Many countries look to US for business ideas which in fact backfired from education system to IT and technologies. This globalization program only benefits US companies in other countries.

US big companies like McDonald expanded to other countries and want cheap labors to compete with the locals. They are to blame for today low wages and immigrations problems in many countries.

Next time any US President, now Obama, come to Singapore hope someone throw a shoe at them and tell him to go home.

Keep looking at US for ideas and innovation, maybe have to think many times in today's context?





Compare and contrast the canadian minister's words with that of a PAP traitor minister. I have highlighted the salient points.

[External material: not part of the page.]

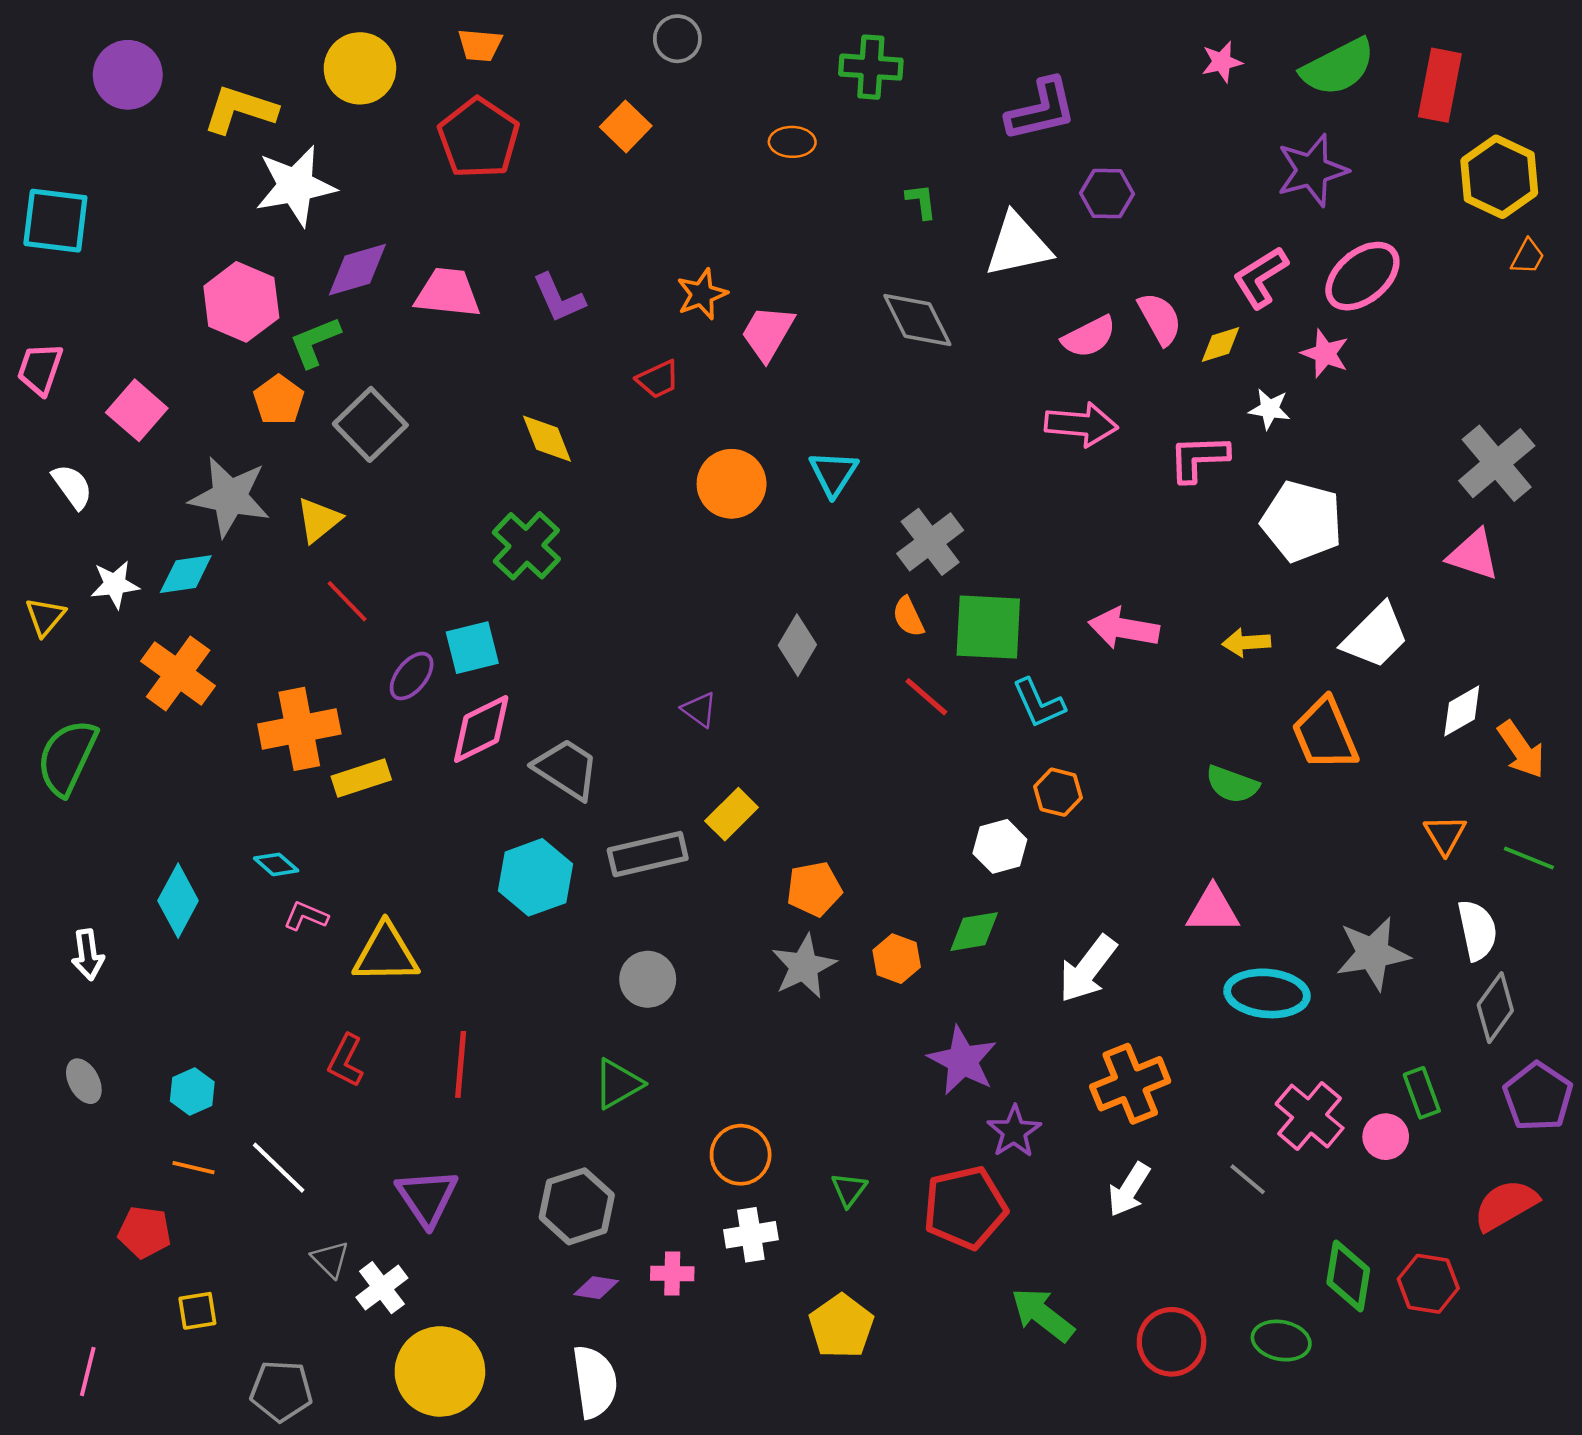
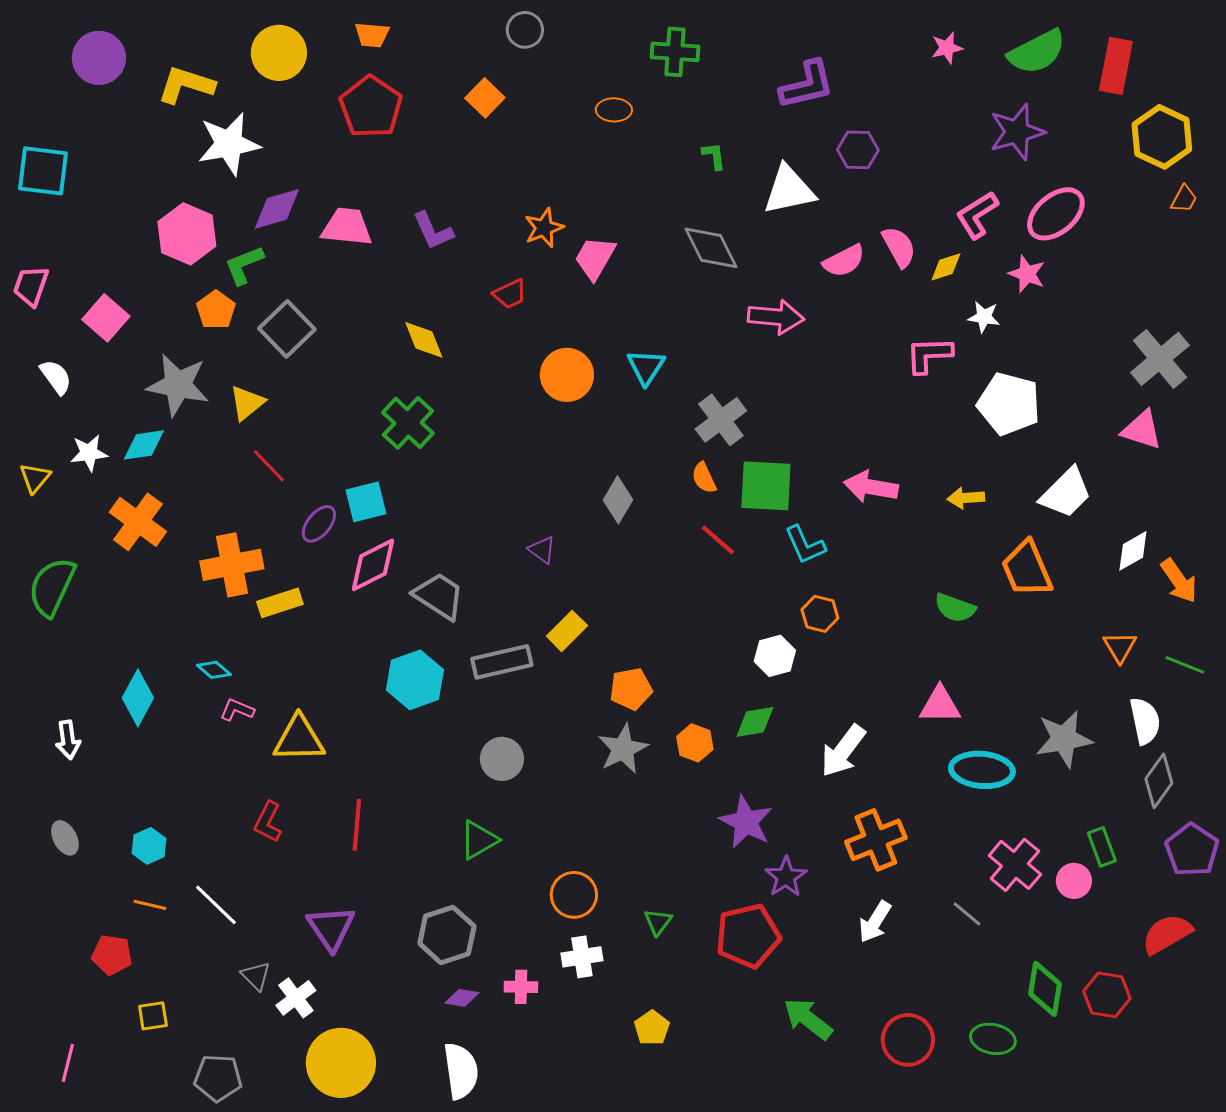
pink arrow: (1081, 424) -> (776, 317), moved
yellow pentagon: (841, 1326) -> (652, 1028), size x0.7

Statement from Minister of Employment and Social Development Jason Kenney

Sunday, April 6, 2014

Our Government will not tolerate any abuse of the Temporary Foreign Worker Program. Any employer found to have broken the rules will face serious consequences. Our message to employers is clear and unequivocal — Canadians must always be first in line for available jobs.

On April 3, 2014 I became aware of very serious allegations that a McDonalds franchise owner in Victoria, British Columbia broke the rules of the Temporary Foreign Worker Program. I immediately ordered my officials to begin an urgent investigation to determine the facts.

Within 24 hours of becoming aware of these allegations, inspectors from my department did an on-site inspection at the location in Victoria and I suspended all Labour Market Opinions and work permits in process for this franchise pending the outcome of the investigation. The Labour Market Opinions and work permits were suspended as I have reasonable grounds to believe that this employer provided Employment and Social Development Canada with false, misleading or inaccurate information.

If the investigation determines that this franchise owner broke the rules of the Temporary Foreign Worker Program, I will permanently revoke their existing Labour Market Opinions and prevent them from hiring temporary foreign workers.